Segundo pesquisa do Serviço Social da Indústria (Sesi), feita com 1.006 diretores e gerentes de recursos humanos de indústrias de médio e grande portes do país, um quarto delas não oferece planos de saúde aos seus funcionários. O custo é apontado por 61% dessas companhias como justificativa para não conceder o benefício. “O custo com saúde é o maior da folha de pagamento, após os salários, representa 13,1%, em média. Muitas empresas estão investindo em gestão de saúde, com programas de promoção e prevenção feitos em paralelo e em conjunto com o serviço das operadoras como uma maneira de reduzir esse custo. Além disso, já observamos uma tendência entre as empresas de implementar planos de saúde autogestão como um caminho para mudar a forma de assistência, hoje remunerada por serviços, o que promove desperdícios”, resume Rafael Lucchesi, diretor-superintende do Sesi. O levantamento foi divulgado ontem.

SEM INCENTIVO

Saiu na segunda-feira no Diário Oficial, apenas três dias após o assassinato da menina Ágatha Félix: um decreto assinado por Wilson Witzel (PSC) acabou com o incentivo à redução de mortes por policiais no Rio de Janeiro. A partir de agora, os homicídios não entram no cálculo de um bônus salarial oferecido semestralmente a policiais militares e civis de batalhões e delegacias.
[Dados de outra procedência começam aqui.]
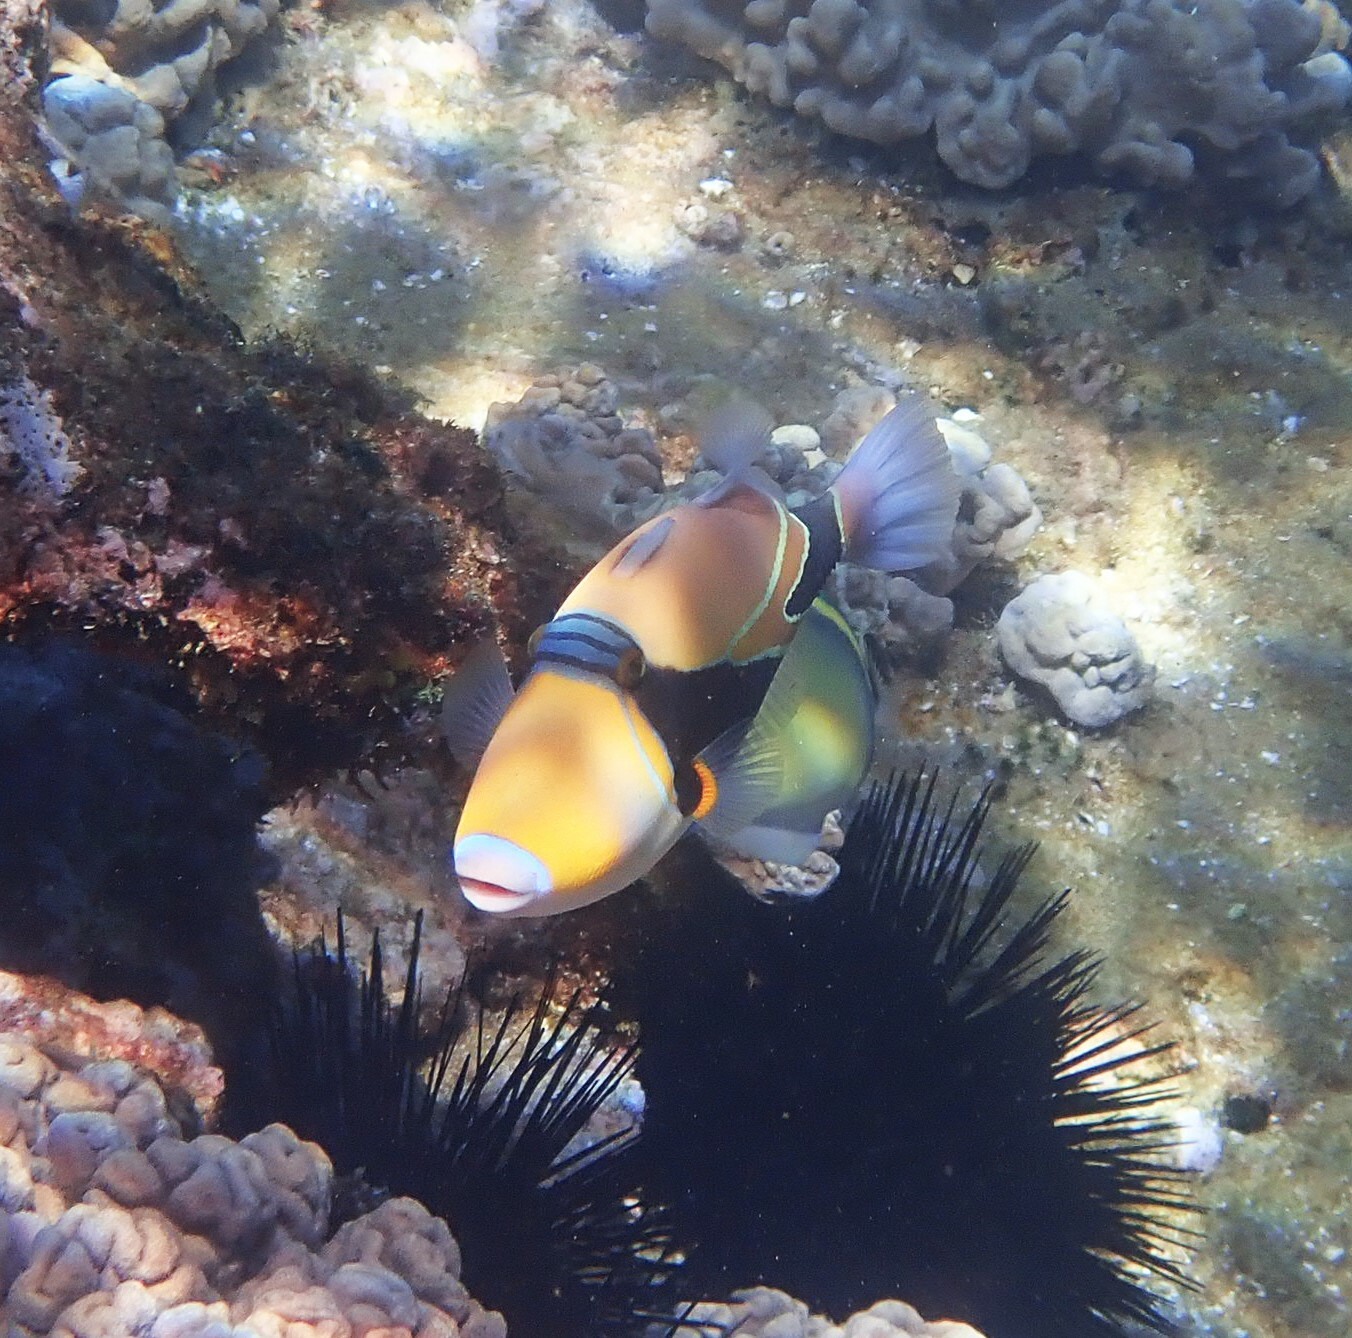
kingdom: Animalia
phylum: Chordata
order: Tetraodontiformes
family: Balistidae
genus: Rhinecanthus
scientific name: Rhinecanthus rectangulus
Deram lugar ao número de roubos de carga. Segundo Pablo Nunes, da Universidade Cândido Mendes, isso quer dizer mesmo o que você está pensando: menos chance ainda de reduzir a letalidade da polícia.

BINGO…

Nas redes sociais, circulou uma cartela de bingo feita pelo Intercept Brasil em que constavam temas que deveriam fazer parte do discurso de Jair Bolsonaro na ONU ontem, como “ONGs estrangeiras” e “somos o país que mais preserva o meio ambiente”. Em 20 minutos, ele não decepcionou os ‘apostadores’. De acordo com Jon Lee Anderson, da New Yorkerfoi uma experiência “surreal” ouvi-lo. Principalmente a defesa que o presidente fez das políticas ambientais do governo, já que nas palavras dele as florestas estão “praticamente intocadas” e sua destruição é fake news da “mídia sensacionalista”. Não faltaram ataques a Emmanuel Macron e ao Partido dos Trabalhadores. Sobrou até para o cacique Raoni, candidato ao Nobel da Paz, e as Nações Unidas que, segundo Bolsonaro, respaldaram “verdadeiro trabalho escravo” dos profissionais cubanos no Programa Mais Médicos. 

AVANÇA

O número de pessoas mortas por doença pulmonar ligada a cigarros eletrônicos nos EUA chegou a nove. Já existem 530 casos registrados, e o Centro de Controle de Doenças prevê que ainda há outras centenas por vir. Massachusetts decidiu banir as vendas por quatro meses.

CHAMADA

Estão abertas duas linhas de financiamento para pesquisas patrocinadas pela Fundação Bill & Melinda Gates. A chamada Grandes Desafios Brasil voltada para a prevenção, detecção e combate à malária fica aberta até o dia 14 de outubro, e oferece um total de R$ 14 milhões para estudos que inovem na área. Já uma segunda chamada é voltada para melhorar o impacto das campanhas de saúde, com US$ 100 mil disponíveis.

AGENDA

Amanhã o Centro de Estudos e Debates Estratégicos da Câmara faz reunião para discutir a atenção primária à saúde. E, segundo o site, a proposta é debater, entre outras coisas, que impacto o “credenciamento de especialistas de fora do SUS poderia ter no atendimento, a fim de torná-lo mais ágil”.